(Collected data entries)
= = = = =
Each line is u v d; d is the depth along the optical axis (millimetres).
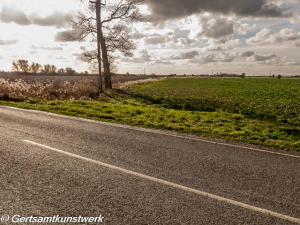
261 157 5754
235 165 5152
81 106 13953
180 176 4469
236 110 16938
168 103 19391
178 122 10117
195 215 3246
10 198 3504
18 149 5598
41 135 6934
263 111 16688
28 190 3744
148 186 4012
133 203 3479
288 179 4516
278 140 7484
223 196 3787
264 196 3840
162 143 6676
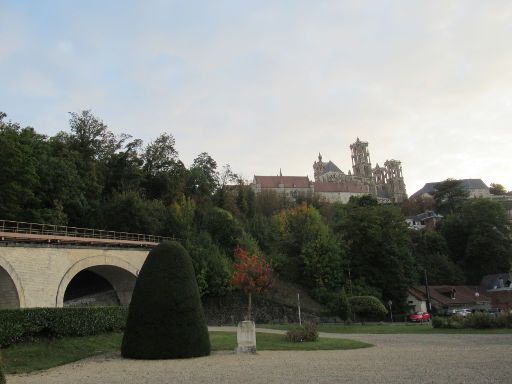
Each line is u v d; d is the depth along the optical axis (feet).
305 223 211.20
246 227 214.28
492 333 92.89
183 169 251.19
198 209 219.82
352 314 162.61
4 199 139.64
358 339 91.35
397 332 110.22
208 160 279.90
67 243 122.93
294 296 174.91
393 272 189.57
= = = = =
One exact copy of the data is required, and it should hold no pictures.

Each line is u v d; d is the depth along the optical axis (millimetres).
261 157 5754
235 165 5152
81 106 13953
180 176 4469
236 110 16938
168 103 19391
178 122 10117
195 215 3246
10 198 3504
18 149 5598
41 135 6934
263 111 16688
28 190 3744
148 186 4012
133 203 3479
288 179 4516
278 140 7484
223 196 3787
264 196 3840
162 143 6676
Each line is u v d; d is the depth along the optical axis (feet).
305 223 211.20
246 227 214.28
492 333 92.89
183 169 251.19
198 209 219.82
352 314 162.61
4 199 139.64
358 339 91.35
397 332 110.22
208 160 279.90
67 243 122.93
294 296 174.91
393 272 189.57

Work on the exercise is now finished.